San Jose federal district court judge Edward Davila, who presided over Holmes’ case, sentenced her to 11 years and three months in prison. He also denied Holmes’ request to remain free on bail while an appeal of her case plays out in the 9th Circuit Court of Appeals. The appeals court similarly denied Holmes' request.

Holmes’ prison sentence represents approximately 14% of the maximum allowable time of 80 years that the U.S. sentencing guidelines permit for her four fraud convictions. Each of her convictions allows for a sentence up to 20 years, along with $250,000 in fines for each count, plus restitution.

Holmes' former boyfriend and former Theranos president and COO, Ramesh “Sunny” Balwani, was tried before a separate San Jose jury for his role in defrauding investors and Theranos patients.

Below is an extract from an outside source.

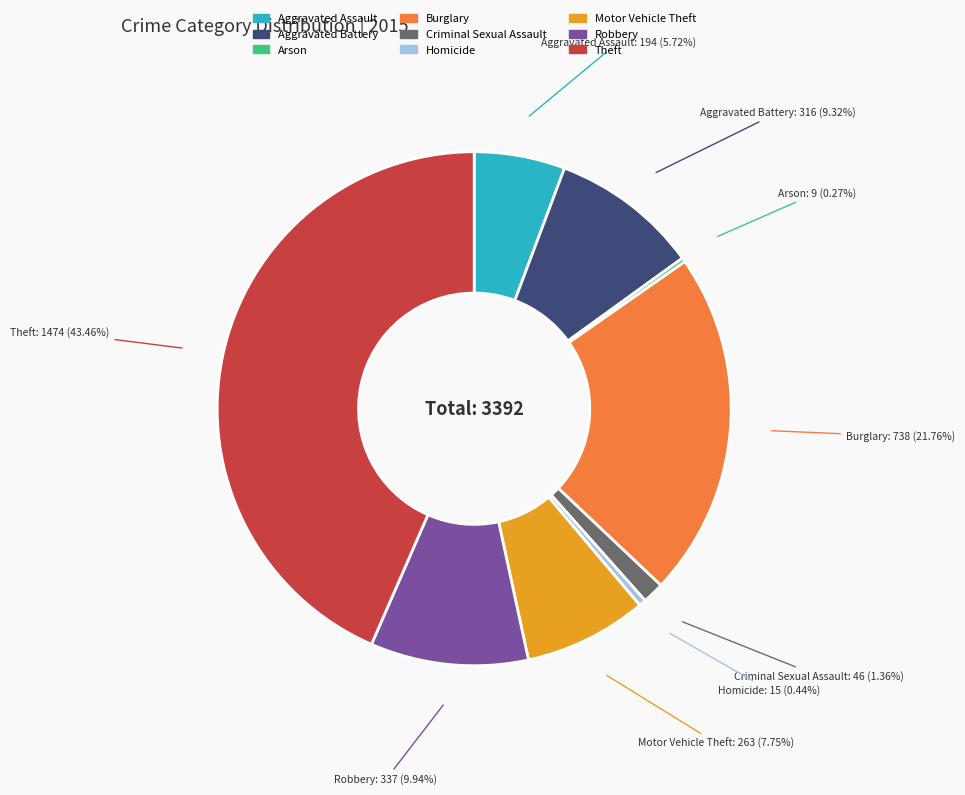

To the nearest percent, what is the average slice percentage?

11%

Balwani's jury returned guilty verdicts on all 12 counts of fraud charged against him. Judge Davila sentenced Balwani to serve 12 years and 11 months in prison.

Judge Davila jointly ordered Holmes and Balwani to repay their victims $452 million, an order that Holmes has appealed.

The Stanford dropout

Holmes started Theranos in 2003 as a Stanford university dropout. At its peak, Theranos reached a valuation of $9 billion, making Holmes at the time the world’s first self-made female billionaire.

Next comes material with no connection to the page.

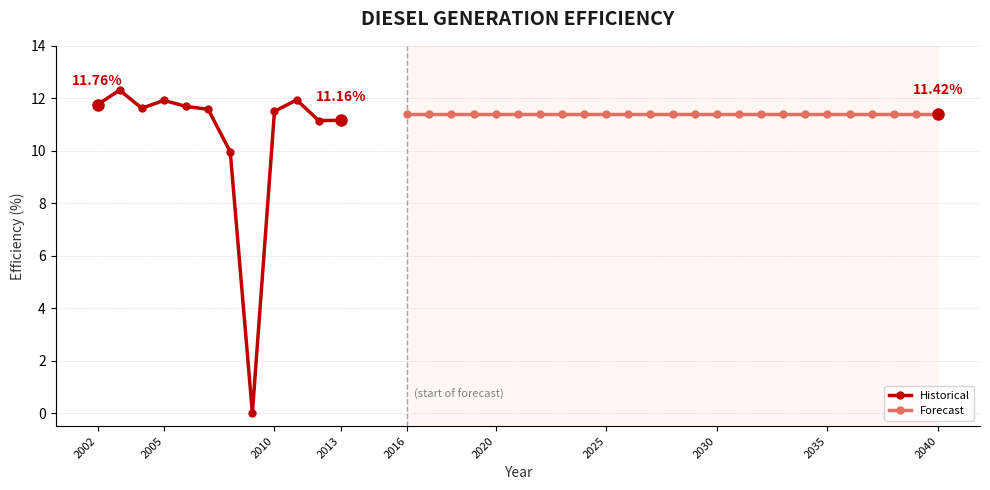

Reading left to right, transcribe all the data shown in this chart.

2002=11.8	2003=12.3	2004=11.6	2005=11.9	2006=11.7	2007=11.6	2008=10.0	2009=0.0	2010=11.5	2011=11.9	2012=11.2	2013=11.2	2016=11.4	2017=11.4	2018=11.4	2019=11.4	2020=11.4	2021=11.4	2022=11.4	2023=11.4	2024=11.4	2025=11.4	2026=11.4	2027=11.4	2028=11.4	2029=11.4	2030=11.4	2031=11.4	2032=11.4	2033=11.4	2034=11.4	2035=11.4	2036=11.4	2037=11.4	2038=11.4	2039=11.4	2040=11.4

Holmes successfully attracted nearly a billion dollars in backing from high-profile investors including billionaire venture capitalist, Don Lucas, Oracle co-founder Larry Ellison, the Walton family, and the family of former US Secretary of Education, Betsy DeVos.

Theranos' board included former US Secretary of State Henry Kissinger, former US Secretary of Defense James Mattis, former US Senator Sam Nunn, and the late US Secretary of State George Shultz.

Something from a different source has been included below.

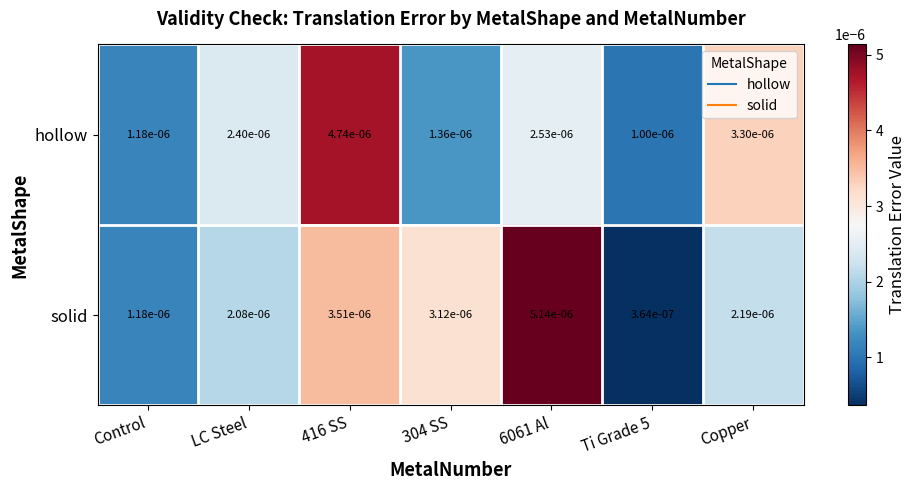

Between 304 SS and Ti Grade 5, which series saw the biggest shift?

solid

Drug store giant Walgreens poured $140 million dollars into the venture and together with Theranos opened blood-testing outposts within its drugstores in California and Arizona.

The fall of Holmes started in 2015 when The Wall Street Journal revealed that Holmes had overhyped Theranos’ “finger stick” technology by purporting to run dozens of standard diagnostic tests from a few drops of blood.

Shultz's grandson, Tyler Shultz, was in large part responsible for exposing what happened. He worked as a research engineer at Theranos.

Theranos founder Elizabeth Holmes arrives at the federal courthouse accompanied by her partner Billy Evans, to ask a U.S. judge at a hearing to pause her prison sentence of more than 11 years while she urges an appeals court to review her conviction on charges of defrauding investors in the blood testing startup at the federal courthouse in San Jose, California, U.S., March 17, 2023. REUTERS/Carlos Barria
Theranos founder Elizabeth Holmes arrives at the federal courthouse accompanied by her partner Billy Evans, in San Jose, California, U.S., March 17, 2023. REUTERS/Carlos Barria (Carlos Barria / reuters)

'I am devastated by my failings'

The judge who sentenced her, Davila, characterized Holmes’ legal battle — one of the most closely watched in Silicon Valley history — as one that could serve as a lesson for future founders.

“I suppose we step back and ask what is the pathology of fraud? Is it the refusal to accept responsibility or express contrition in any way?" he said at her sentencing. "Perhaps that is the cautionary tale that will go forward from this case."

Davila also responded to letters from Holmes’ supporters who suggested that a long prison sentence was too harsh for an entrepreneur whose environment was one where investors understood their investments as high risk, considering it "normal" to lose 90% of their funds.

"One thing that was missing from those letters...the letters did not say anything about, nor did they endorse, failure by fraud," Davila said.

Minutes before learning her sentence, Holmes told the courtroom: "I stand before you taking responsibility for Theranos...I loved Theranos. It was my life’s work. My team meant the world to me. They wanted to make a difference in the world. I am devastated by my failings.”